The U.S. Cotton Trust Protocol offers the cotton industry an opportunity to demonstrate cotton's sustainability and to answer questions of an increasingly inquisitive consumer.
Ken Burton, executive director, U.S. Cotton Trust Protocol, provided an update on the new industry initiative during the recent Beltwide Cotton Conferences in Austin, Texas.
Burton explained how the voluntary program, under the auspices of the National Cotton Council, will work across the cotton production chain to educate the public about sustainability efforts producers are already taking.
The program works with producers who volunteer to perform self-assessments of ongoing production practices and initiate some "required and recommended" conservation practices on their cotton farms.
Burton said consumers are demanding more information about where products originate, how they are produced and what environmental impact they make.
Millennials and Generation Z, he said, "want to have a story behind their product."
Cotton has a good story to tell.
"This is our opportunity. The U.S. Cotton Trust Protocol allows you guys to tell an even stronger story to our customers."
Burton presented slides that show the progress cotton has made in reducing the environmental footprint over nearly a half century, beginning in the 1970s with improved management and enhanced environmental practices.
Field to Market came on in 2006 as a means to define and measure crop sustainability. Cotton Leads in 2013 began promoting cotton's environmental message to manufacturers, brands and retailers.
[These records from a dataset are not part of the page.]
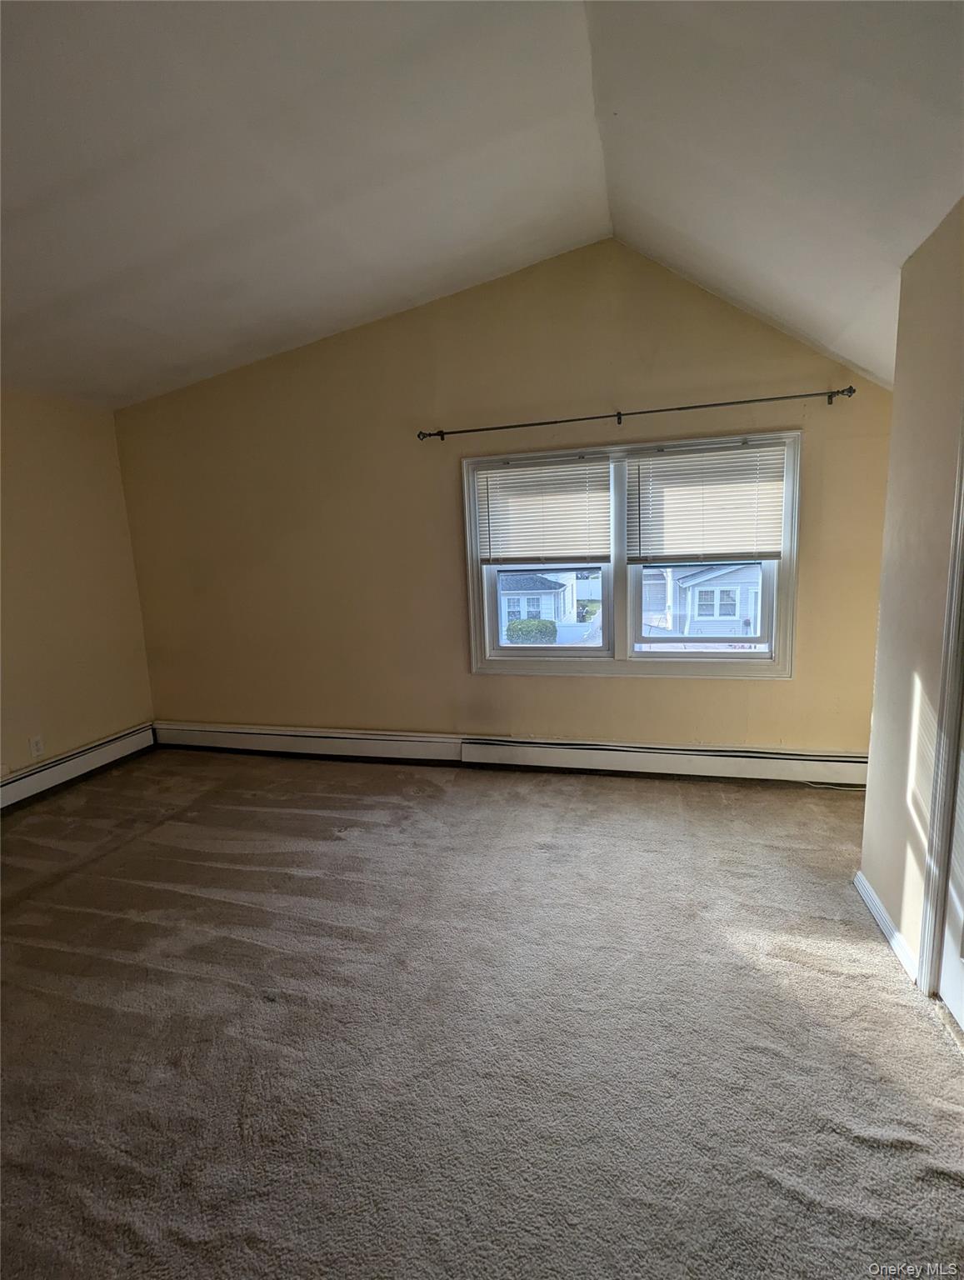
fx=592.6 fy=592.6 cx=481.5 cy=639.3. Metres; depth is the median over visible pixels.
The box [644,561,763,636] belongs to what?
house
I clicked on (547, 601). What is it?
house
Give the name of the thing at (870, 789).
right wall
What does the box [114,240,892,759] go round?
back wall
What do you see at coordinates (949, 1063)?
carpet floor
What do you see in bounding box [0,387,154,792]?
left wall
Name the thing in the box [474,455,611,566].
window blind
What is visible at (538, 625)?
bush
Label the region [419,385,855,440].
curtain rod
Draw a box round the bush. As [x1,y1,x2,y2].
[506,617,558,644]
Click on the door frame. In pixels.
(947, 757)
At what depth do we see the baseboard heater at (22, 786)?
3.89 m
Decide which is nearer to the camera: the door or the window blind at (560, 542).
the door
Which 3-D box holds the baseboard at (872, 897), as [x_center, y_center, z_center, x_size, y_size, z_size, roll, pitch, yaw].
[1.482,1.025,2.193,0.018,0.090,0.784,0,9,15]
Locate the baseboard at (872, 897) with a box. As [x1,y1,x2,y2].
[853,869,919,984]
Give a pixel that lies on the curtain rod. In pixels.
(544, 423)
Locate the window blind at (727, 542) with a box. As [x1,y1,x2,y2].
[627,441,788,566]
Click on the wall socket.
(38, 748)
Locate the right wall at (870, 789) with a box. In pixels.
[860,193,963,994]
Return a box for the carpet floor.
[0,745,963,1279]
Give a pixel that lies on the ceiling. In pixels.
(353, 312)
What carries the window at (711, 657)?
in the back wall at (597, 684)
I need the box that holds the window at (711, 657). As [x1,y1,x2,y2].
[460,427,798,678]
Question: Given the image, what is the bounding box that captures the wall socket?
[28,734,44,757]
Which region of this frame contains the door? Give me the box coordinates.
[936,696,963,1034]
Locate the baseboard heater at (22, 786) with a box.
[0,723,155,809]
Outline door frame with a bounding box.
[917,427,963,997]
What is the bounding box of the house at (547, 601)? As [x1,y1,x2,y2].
[497,570,579,637]
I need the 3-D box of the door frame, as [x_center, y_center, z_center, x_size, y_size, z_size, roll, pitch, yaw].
[1.379,0.160,1.347,0.175,2.112,0.952,0,9,15]
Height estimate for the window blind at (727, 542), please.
0.667 m
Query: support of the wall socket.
attached to the left wall at (72, 727)
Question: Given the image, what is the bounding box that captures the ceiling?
[0,0,963,411]

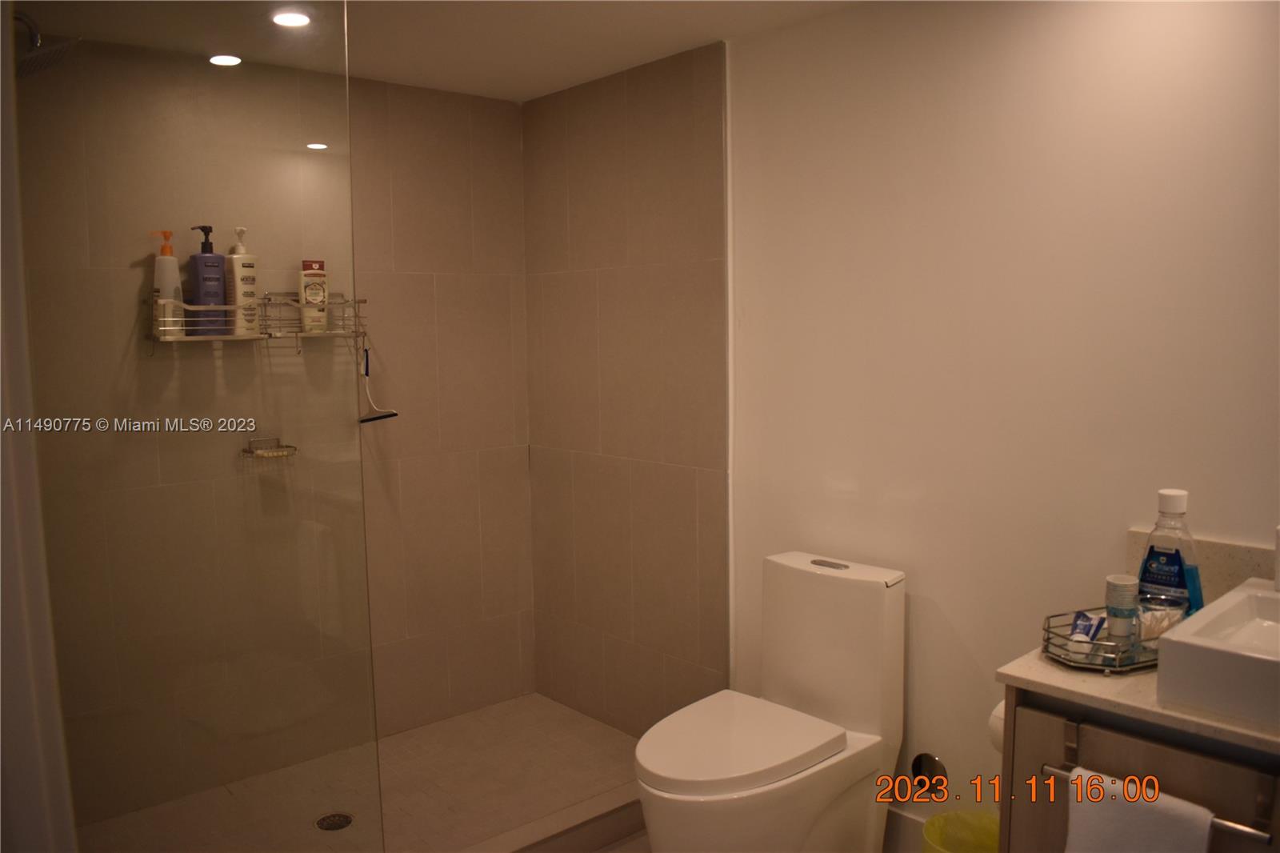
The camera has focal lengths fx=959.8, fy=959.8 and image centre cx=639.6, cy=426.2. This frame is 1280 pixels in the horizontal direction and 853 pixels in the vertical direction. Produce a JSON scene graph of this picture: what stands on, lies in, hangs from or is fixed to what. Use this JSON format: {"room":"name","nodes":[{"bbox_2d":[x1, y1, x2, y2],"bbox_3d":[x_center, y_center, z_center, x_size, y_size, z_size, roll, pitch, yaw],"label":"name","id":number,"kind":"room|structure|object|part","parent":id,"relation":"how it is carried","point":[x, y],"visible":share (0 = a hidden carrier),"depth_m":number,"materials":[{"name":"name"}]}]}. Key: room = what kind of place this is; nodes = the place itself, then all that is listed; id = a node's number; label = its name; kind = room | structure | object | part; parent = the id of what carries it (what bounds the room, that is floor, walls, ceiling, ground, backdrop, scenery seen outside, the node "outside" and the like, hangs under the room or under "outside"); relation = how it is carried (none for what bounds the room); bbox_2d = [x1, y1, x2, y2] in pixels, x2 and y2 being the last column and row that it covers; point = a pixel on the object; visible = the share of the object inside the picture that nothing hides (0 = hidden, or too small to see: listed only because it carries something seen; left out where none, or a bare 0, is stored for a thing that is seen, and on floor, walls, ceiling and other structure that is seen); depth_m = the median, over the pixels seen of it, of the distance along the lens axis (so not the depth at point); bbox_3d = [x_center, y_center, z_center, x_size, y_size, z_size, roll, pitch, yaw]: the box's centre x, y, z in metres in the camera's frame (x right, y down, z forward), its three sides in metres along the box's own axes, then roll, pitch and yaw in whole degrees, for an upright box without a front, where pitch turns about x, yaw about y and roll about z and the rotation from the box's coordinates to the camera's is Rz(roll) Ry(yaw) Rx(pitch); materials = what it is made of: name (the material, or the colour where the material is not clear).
{"room":"bathroom","nodes":[
{"label":"bathroom","id":0,"kind":"room"},
{"bbox_2d":[0,3,75,852],"bbox_3d":[-1.013,0.226,1.332,0.252,2.204,0.896,-6,8,-41],"label":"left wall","id":1,"kind":"structure","parent":0,"point":[1,503],"depth_m":1.36,"materials":[{"name":"white paint"}]},
{"bbox_2d":[12,11,78,78],"bbox_3d":[-1.381,-0.862,2.119,0.229,0.162,0.199,-6,8,-41],"label":"shower head","id":2,"kind":"object","parent":1,"relation":"attached to","point":[36,41],"visible":0.91,"depth_m":2.12},
{"bbox_2d":[12,39,534,826],"bbox_3d":[-1.132,0.015,3.030,1.873,2.246,0.111,-6,8,-41],"label":"tiled back wall","id":3,"kind":"structure","parent":0,"point":[502,102],"depth_m":3.00,"materials":[{"name":"tile"}]},
{"bbox_2d":[149,291,366,349],"bbox_3d":[-1.108,-0.301,2.827,0.608,0.175,0.151,-6,8,-41],"label":"shower caddy","id":4,"kind":"object","parent":3,"relation":"attached to","point":[198,339],"visible":0.73,"depth_m":2.77,"materials":[{"name":"metal"}]},
{"bbox_2d":[151,229,184,338],"bbox_3d":[-1.329,-0.395,2.695,0.081,0.308,0.068,-6,8,-41],"label":"pump bottle","id":5,"kind":"object","parent":4,"relation":"in","point":[169,270],"visible":0.68,"depth_m":2.67,"materials":[{"name":"white plastic"}]},
{"bbox_2d":[187,224,229,336],"bbox_3d":[-1.227,-0.407,2.724,0.097,0.313,0.071,-6,8,-41],"label":"pump bottle","id":6,"kind":"object","parent":4,"relation":"on","point":[211,257],"visible":0.92,"depth_m":2.70,"materials":[{"name":"purple plastic"}]},
{"bbox_2d":[225,225,259,334],"bbox_3d":[-1.156,-0.418,2.776,0.071,0.313,0.084,3,7,30],"label":"pump bottle","id":7,"kind":"object","parent":4,"relation":"on","point":[239,230],"visible":0.9,"depth_m":2.75,"materials":[{"name":"white plastic"}]},
{"bbox_2d":[300,260,328,332],"bbox_3d":[-1.008,-0.400,2.969,0.080,0.224,0.057,-5,7,-31],"label":"shampoo bottle","id":8,"kind":"object","parent":4,"relation":"in","point":[317,294],"visible":0.9,"depth_m":2.95,"materials":[{"name":"white plastic"}]},
{"bbox_2d":[356,346,399,422],"bbox_3d":[-0.848,-0.131,3.069,0.072,0.226,0.126,-6,8,-41],"label":"squeegee","id":9,"kind":"object","parent":4,"relation":"hanging from","point":[374,418],"visible":0.95,"depth_m":3.07,"materials":[{"name":"black"}]},
{"bbox_2d":[241,436,299,459],"bbox_3d":[-1.118,0.066,2.903,0.146,0.062,0.095,-6,8,-41],"label":"soap dish","id":10,"kind":"object","parent":3,"relation":"attached to","point":[269,454],"visible":0.87,"depth_m":2.90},
{"bbox_2d":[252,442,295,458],"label":"soap bar","id":11,"kind":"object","parent":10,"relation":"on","point":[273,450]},
{"bbox_2d":[85,693,641,852],"bbox_3d":[-0.692,1.163,2.741,1.724,0.092,0.905,-6,8,-41],"label":"shower floor","id":12,"kind":"structure","parent":0,"point":[597,730],"depth_m":2.89,"materials":[{"name":"tile"}]},
{"bbox_2d":[11,0,387,852],"bbox_3d":[-0.905,0.081,1.958,0.771,2.172,0.021,-6,8,-41],"label":"glass panel","id":13,"kind":"object","parent":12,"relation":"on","point":[346,88],"visible":0.99,"depth_m":1.96,"materials":[{"name":"clear glass"}]},
{"bbox_2d":[315,812,353,830],"bbox_3d":[-0.860,1.111,2.697,0.101,0.005,0.102,-6,8,-41],"label":"shower drain","id":14,"kind":"object","parent":12,"relation":"in","point":[331,824],"visible":0.88,"depth_m":2.69,"materials":[{"name":"metal"}]},
{"bbox_2d":[16,0,867,99],"bbox_3d":[0.045,-1.006,1.479,2.251,0.107,3.804,-6,8,-41],"label":"ceiling","id":15,"kind":"structure","parent":0,"point":[527,95],"depth_m":2.59,"materials":[{"name":"white paint"}]},
{"bbox_2d":[208,53,242,66],"bbox_3d":[-1.200,-1.062,2.779,0.099,0.007,0.101,-6,8,-41],"label":"recessed light","id":16,"kind":"object","parent":15,"relation":"in","point":[222,61],"visible":0.97,"depth_m":2.77,"materials":[{"name":"white"}]},
{"bbox_2d":[268,8,312,27],"bbox_3d":[-0.882,-1.029,2.423,0.112,0.008,0.114,-6,8,-41],"label":"recessed light","id":17,"kind":"object","parent":15,"relation":"in","point":[299,18],"visible":0.98,"depth_m":2.42,"materials":[{"name":"white"}]},
{"bbox_2d":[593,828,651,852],"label":"bathroom floor","id":18,"kind":"structure","parent":0,"point":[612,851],"depth_m":2.69,"materials":[{"name":"tile"}]},
{"bbox_2d":[454,780,646,852],"bbox_3d":[-0.471,1.153,2.410,1.688,0.097,0.092,-6,8,-41],"label":"shower curb","id":19,"kind":"object","parent":18,"relation":"on","point":[634,826],"visible":0.64,"depth_m":2.64,"materials":[{"name":"tile"}]},
{"bbox_2d":[632,548,907,852],"bbox_3d":[0.296,0.783,2.336,0.736,0.823,0.405,-6,8,-41],"label":"toilet","id":20,"kind":"object","parent":18,"relation":"on","point":[873,717],"visible":1,"depth_m":2.33,"materials":[{"name":"white ceramic"}]},
{"bbox_3d":[0.225,0.733,2.310,0.506,0.051,0.394,-6,8,-41],"label":"toilet lid","id":21,"kind":"part","parent":20,"relation":"part of","materials":[{"name":"white"}]},
{"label":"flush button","id":22,"kind":"part","parent":20,"relation":"part of","materials":[{"name":"silver metal"}]},
{"bbox_2d":[920,810,1000,852],"bbox_3d":[0.748,1.062,2.104,0.242,0.327,0.243,-6,8,-41],"label":"trash can","id":23,"kind":"object","parent":18,"relation":"on","point":[942,816],"visible":0.85,"depth_m":2.20,"materials":[{"name":"yellow plastic"}]},
{"bbox_2d":[999,685,1279,852],"bbox_3d":[1.083,0.856,1.561,0.569,0.831,0.804,-6,8,-41],"label":"vanity cabinet","id":24,"kind":"object","parent":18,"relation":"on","point":[1158,750],"visible":0.62,"depth_m":1.53,"materials":[{"name":"brown wood"}]},
{"bbox_2d":[988,698,1005,751],"bbox_3d":[0.734,0.570,1.820,0.132,0.106,0.113,-6,8,-41],"label":"toilet paper roll","id":25,"kind":"object","parent":24,"relation":"attached to","point":[998,712],"visible":0.16,"depth_m":1.81,"materials":[{"name":"white paper"}]},
{"bbox_2d":[994,620,1279,754],"bbox_3d":[1.052,0.432,1.583,0.575,0.028,0.703,-6,8,-41],"label":"countertop","id":26,"kind":"structure","parent":24,"relation":"on","point":[1048,670],"depth_m":1.53,"materials":[{"name":"beige stone"}]},
{"bbox_2d":[1037,606,1163,673],"bbox_3d":[0.859,0.372,1.713,0.325,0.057,0.183,-3,7,-23],"label":"wire tray","id":27,"kind":"object","parent":26,"relation":"on","point":[1081,662],"visible":0.51,"depth_m":1.65,"materials":[{"name":"silver metal"}]},
{"bbox_2d":[1064,610,1106,658],"bbox_3d":[0.805,0.378,1.733,0.057,0.069,0.052,-2,6,-12],"label":"toothpaste tube","id":28,"kind":"object","parent":27,"relation":"in","point":[1088,627],"visible":0.85,"depth_m":1.72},
{"bbox_2d":[1104,573,1139,647],"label":"paper cups","id":29,"kind":"object","parent":27,"relation":"on","point":[1110,582],"visible":0.97,"depth_m":1.72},
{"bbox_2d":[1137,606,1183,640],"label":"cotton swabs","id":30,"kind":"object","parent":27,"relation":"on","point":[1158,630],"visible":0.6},
{"bbox_2d":[1138,488,1203,618],"bbox_3d":[0.979,0.249,1.770,0.071,0.270,0.107,-6,8,-41],"label":"mouthwash bottle","id":31,"kind":"object","parent":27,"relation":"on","point":[1178,493],"visible":0.8,"depth_m":1.75,"materials":[{"name":"plastic"}]},
{"bbox_2d":[1155,578,1279,729],"bbox_3d":[1.094,0.366,1.505,0.445,0.104,0.389,-6,8,-41],"label":"vessel sink","id":32,"kind":"object","parent":26,"relation":"on","point":[1173,640],"visible":1,"depth_m":1.46,"materials":[{"name":"white ceramic"}]},
{"bbox_2d":[1274,526,1279,590],"bbox_3d":[1.137,0.226,1.646,0.068,0.120,0.078,-6,8,-41],"label":"faucet","id":33,"kind":"object","parent":32,"relation":"on","point":[1278,550],"visible":1,"depth_m":1.66,"materials":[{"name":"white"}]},
{"bbox_2d":[1040,764,1271,842],"bbox_3d":[0.811,0.579,1.503,0.050,0.034,0.343,-6,8,-41],"label":"towel bar","id":34,"kind":"object","parent":24,"relation":"attached to","point":[1058,771],"visible":0.59,"depth_m":1.43,"materials":[{"name":"silver metal"}]},
{"bbox_2d":[1061,768,1215,852],"bbox_3d":[0.761,0.753,1.473,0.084,0.392,0.226,-6,8,-41],"label":"towel","id":35,"kind":"object","parent":34,"relation":"hanging from","point":[1073,831],"visible":0.98,"depth_m":1.46,"materials":[{"name":"white fabric"}]},
{"bbox_2d":[523,44,729,734],"bbox_3d":[-0.066,-0.021,3.257,0.108,2.267,1.025,-6,8,-41],"label":"tiled side wall","id":36,"kind":"structure","parent":0,"point":[680,118],"depth_m":3.15,"materials":[{"name":"tile"}]},
{"bbox_2d":[724,0,1279,845],"bbox_3d":[1.115,0.095,1.984,0.112,2.239,2.724,-6,8,-41],"label":"white wall","id":37,"kind":"structure","parent":0,"point":[1108,530],"depth_m":2.22,"materials":[{"name":"white paint"}]},
{"bbox_2d":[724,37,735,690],"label":"wall trim","id":38,"kind":"structure","parent":37,"relation":"attached to","point":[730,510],"depth_m":2.83,"materials":[{"name":"white"}]},
{"bbox_2d":[884,805,927,852],"bbox_3d":[0.744,1.095,2.472,0.014,0.147,1.132,-6,8,-41],"label":"baseboard","id":39,"kind":"structure","parent":37,"relation":"attached to","point":[900,816],"depth_m":2.52,"materials":[{"name":"white paint"}]},
{"bbox_2d":[909,752,947,798],"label":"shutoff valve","id":40,"kind":"object","parent":37,"relation":"in","point":[920,764],"visible":0.91,"depth_m":2.43,"materials":[{"name":"metal"}]},
{"bbox_2d":[1123,530,1277,602],"bbox_3d":[1.239,0.314,1.773,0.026,0.131,0.536,-6,8,-41],"label":"backsplash","id":41,"kind":"structure","parent":37,"relation":"attached to","point":[1230,570],"depth_m":1.88,"materials":[{"name":"beige stone"}]}
]}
A cotton sustainability task force created in 2017 sought more information from the cotton supply chain to develop key environmental metrics and establish sustainability goals to be in place by 2025.
The U.S. Cotton Trust Protocol, created in 2018, carries that message further, measuring and tracking those environmental goals.
Burton said the protocol offers cotton producers an opportunity to share their message of stewardship to an audience beyond the farmgate. It also puts them in a position to help manufacturers, brands and retailers meet their consumer demands.
"We would like to make a pledge to these brands and retailers. We would like to enable brands to make their sustainability goals. We want to be a part of their solution.
"We want to be the supplier of choice," Burton added. "This isn't about one grower being more sustainable than another, or one bale being more sustainably produced than another bale. It's not about guaranteeing a premium. We're making sure that cotton is accessible in all markets."
He said the goal is for U.S. cotton to compete in every market and every supply chain. "We want to make sure we meet the needs for quality, cleanliness, timeliness and sustainability. We can't afford to lose market access because of a perceived lack of sustainability."
He said synthetic fabrics challenge cotton in the marketplace, primarily on price. "We want to reclaim market share. Over the years, we've lost a big part of our market share due to synthetics. How can we get some of the market share back?"
Working with retailers, manufacturers and brands to show cotton's advantage over polyester offers an opening.
"They want more information; they want to define standards; they want a verification process. We must be flexible with the ability to pass this data to these brands and retailers and help them."
He said it's not just about individual corporations but their investors as well who want information about cotton's sustainability.
The Cotton Trust Protocol, through information provided from the farmers who volunteer to provide their production information, demonstrates cotton's sustainability message.
The process starts with farmers' self-assessments, consisting of a 112-question questionnaire. Of the practices included in the assessment, 33% are required management practices and 67% are recommended management practices.
Assessment covers conservation practices such as soil health, nutrient management, water management, crop protection, wildlife habitat, air quality, traceability, farm management and worker relations.
"Self-assessment is an overall look at the farming operation," Burton said.
Verification, by an independent party is essential to the program.
Producers in the program use the Field to Market footprint platform to monitor progress. The system measures the environmental impacts of crop production.
Self-assessment will be an annual practice, Burton said.
The producer would input data from his farm into the tool. "That allows him to see the environmental footprint of his operation."
The assessments and verification will help the cotton industry achieve those lofty 2025 sustainability goals.
Burton said pilot enrollment began in June 2019 with "widespread enrollment in 2020. More than 200 signed up in 2019. We expect more than 2,000 will sign up by fall 2020."
Some key brands involved in the U.S. Cotton Trust Protocol include the World Wildlife Fund, the Environmental Defense Fund, Tesco, Levi Strauss and the Louis Dreyfus Company.
Burton was hired a year ago to manage the program.
"It's been an education and it's an exciting program. In a year we've seen a lot of development and a lot of promotions. It's been quite a challenge but exciting."
He said education has been and will continue to be a critical part of the program.